Organizations need to pay attention to not only points of access in production environments but also all their deprecated and development endpoints. These often-forgotten and unsecured APIs can be used by hackers to gain side-door access into systems to achieve the same access to confidential information and monetary gain as if they went through the front door. Unfortunately, most organizations lack full visibility of their APIs, making it a challenge to adequately secure them.

Last edited 3 years ago by Jason Kent
Chris DeRamus
Chris DeRamus , VP of Technology Cloud Security Practice
April 26, 2020 7:02 pm

Out of the 55 billion credential stuffing campaigns Akamai observed, the gaming industry comprised about 22% of the attacks. Nintendo’s latest incident is further evidence that attackers view this industry as a viable and attractive target. To prevent unauthorized access to accounts, users should diversify passwords and usernames across different accounts, regularly change those passwords, and enable multi-factor authentication (MFA) when possible for an extra layer of security.

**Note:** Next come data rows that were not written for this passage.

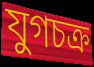
যুগচক্র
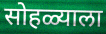
सोहळ्याला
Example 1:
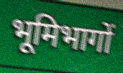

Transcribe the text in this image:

भूमिभागों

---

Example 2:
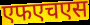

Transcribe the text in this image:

एफएचएस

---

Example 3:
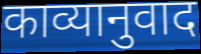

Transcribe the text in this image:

काव्यानुवाद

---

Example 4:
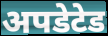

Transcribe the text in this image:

अपडेटेड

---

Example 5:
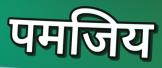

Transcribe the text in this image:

पमजिय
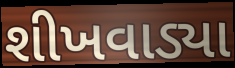
શીખવાડ્યા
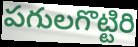
పగులగొట్టిరి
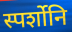
स्पर्शोनि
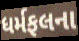
ધર્મફલના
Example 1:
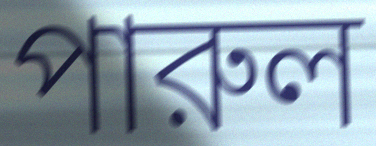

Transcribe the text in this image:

পারুল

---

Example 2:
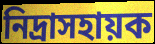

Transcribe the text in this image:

নিদ্রাসহায়ক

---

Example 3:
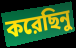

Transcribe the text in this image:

করেছিনু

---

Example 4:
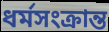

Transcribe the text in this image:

ধর্মসংক্রান্ত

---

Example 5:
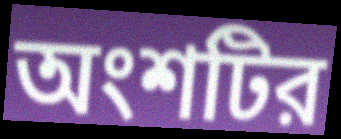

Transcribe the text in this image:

অংশটির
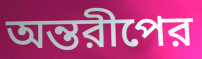
অন্তরীপের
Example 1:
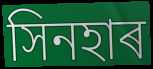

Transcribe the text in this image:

সিনহাৰ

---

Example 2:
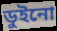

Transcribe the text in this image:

ডুইনো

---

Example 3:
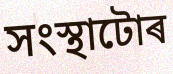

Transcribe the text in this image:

সংস্থাটোৰ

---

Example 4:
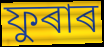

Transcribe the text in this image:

ফুৰাৰ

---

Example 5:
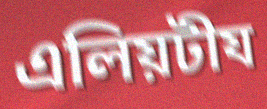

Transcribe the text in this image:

এলিয়টীয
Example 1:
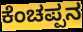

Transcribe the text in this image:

ಕೆಂಚಪ್ಪನ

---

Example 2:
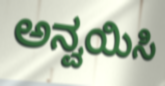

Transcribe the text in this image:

ಅನ್ವಯಿಸಿ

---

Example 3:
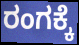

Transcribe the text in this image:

ರಂಗಕ್ಕೆ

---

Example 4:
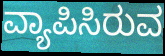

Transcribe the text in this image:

ವ್ಯಾಪಿಸಿರುವ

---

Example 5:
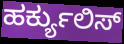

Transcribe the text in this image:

ಹರ್ಕ್ಯುಲಿಸ್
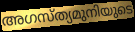
അഗസ്ത്യമുനിയുടെ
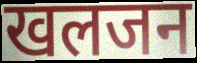
खलजन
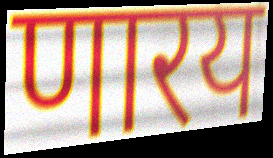
णारय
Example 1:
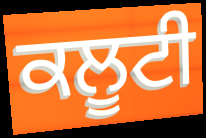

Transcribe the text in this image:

ਕਲੂਟੀ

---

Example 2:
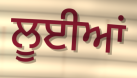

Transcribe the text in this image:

ਲੂਈਆਂ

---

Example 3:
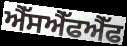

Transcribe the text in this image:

ਐੱਸਐੱਫਐੱਫ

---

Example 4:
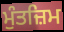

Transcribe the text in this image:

ਮੁੰਤਜ਼ਿਮ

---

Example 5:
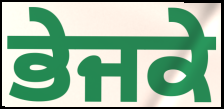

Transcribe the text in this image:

ਭੇਜਕੇ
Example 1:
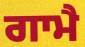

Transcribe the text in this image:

ਗਾਮੈ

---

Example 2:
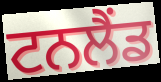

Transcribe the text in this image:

ਟਨਲੈਂਡ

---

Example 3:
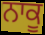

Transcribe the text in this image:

ਨਾਕੂ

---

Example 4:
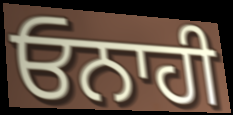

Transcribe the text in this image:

ਓਨਾਹੀ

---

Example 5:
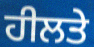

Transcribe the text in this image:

ਹੀਲਤੇ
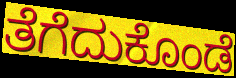
ತೆಗೆದುಕೊಂಡೆ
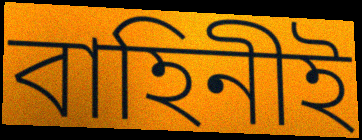
বাহিনীই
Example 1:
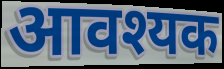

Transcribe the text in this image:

आवश्यक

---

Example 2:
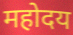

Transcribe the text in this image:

महोदय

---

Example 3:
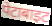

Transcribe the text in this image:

पेटाबाइट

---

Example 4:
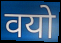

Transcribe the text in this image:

वयो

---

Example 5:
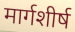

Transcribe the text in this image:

मार्गशीर्ष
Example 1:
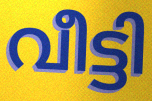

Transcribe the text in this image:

വീട്ടി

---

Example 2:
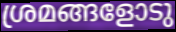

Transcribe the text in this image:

ശ്രമങ്ങളോടു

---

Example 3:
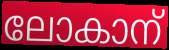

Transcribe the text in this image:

ലോകാന്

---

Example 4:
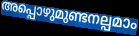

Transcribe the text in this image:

അപ്പൊഴുമുണ്ടനല്പമാം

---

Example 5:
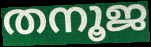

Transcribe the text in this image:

തനൂജ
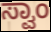
ಸ್ವಾಂ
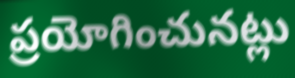
ప్రయోగించునట్లు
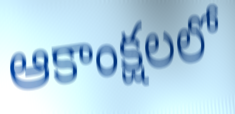
ఆకాంక్షలలో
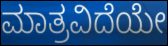
ಮಾತ್ರವಿದೆಯೇ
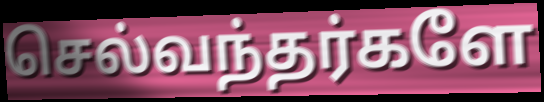
செல்வந்தர்களே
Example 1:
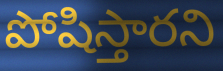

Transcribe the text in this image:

పోషిస్తారని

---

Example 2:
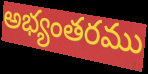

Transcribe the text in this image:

అభ్యంతరము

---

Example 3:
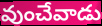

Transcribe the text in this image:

వుంచేవాడు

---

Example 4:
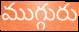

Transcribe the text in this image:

ముగ్గురు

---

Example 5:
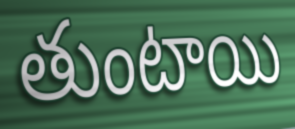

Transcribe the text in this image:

తుంటాయి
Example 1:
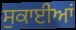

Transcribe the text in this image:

ਸੁਕਾਈਆਂ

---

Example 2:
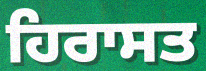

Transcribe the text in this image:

ਹਿਰਾਸਤ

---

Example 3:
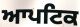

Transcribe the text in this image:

ਆਪਟਿਕ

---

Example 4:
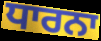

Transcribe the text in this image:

How the hackers were able to gather customer credentials is still unknown. Regardless, to protect customer data, enterprises must adopt a least privilege access approach — provide checks to restrict identities to do no more than they are supposed to, across their systems. This can be implemented with a robust approach to identity and access management (IAM). Organizations should also implement MFA for all users, securely manage service accounts and their corresponding keys, enforce least privileged access, and enforce best practices for the use of audit logs and cloud logging roles.